**Saved data entries:**
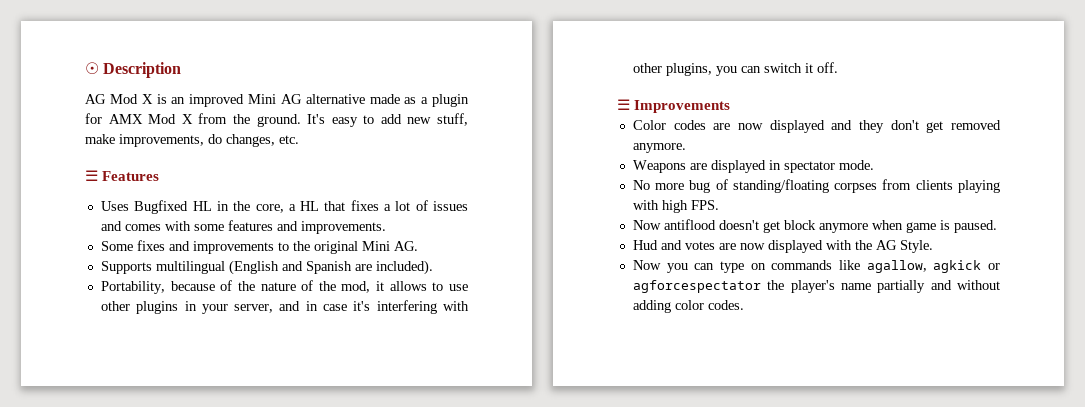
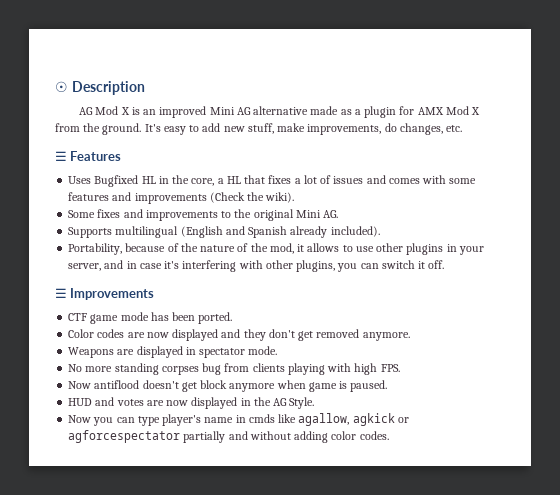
[300,221,386,234] improvements. -> [134,192,295,204] improvements (Check the wiki).
[354,264,372,271] are -> [290,226,328,238] already
(731, 106) none -> [68,312,233,324] // CTF game mode has been ported.
[689,179,878,193] bug of standing/floating corpses -> [114,363,222,375] standing corpses bug
[632,240,658,250] Hud -> [68,398,93,406] HUD
[825,240,852,250] with -> [240,398,251,406] in
[750,260,833,270] on commands -> [162,414,275,426] player's name in cmds
[767,280,871,293] the player's name -> (181, 436) none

**What to work on:**
Return the records above exactly, without the pictures.

**Exercise result:**
[300,221,386,234] improvements. -> [134,192,295,204] improvements (Check the wiki).
[354,264,372,271] are -> [290,226,328,238] already
(731, 106) none -> [68,312,233,324] // CTF game mode has been ported.
[689,179,878,193] bug of standing/floating corpses -> [114,363,222,375] standing corpses bug
[632,240,658,250] Hud -> [68,398,93,406] HUD
[825,240,852,250] with -> [240,398,251,406] in
[750,260,833,270] on commands -> [162,414,275,426] player's name in cmds
[767,280,871,293] the player's name -> (181, 436) none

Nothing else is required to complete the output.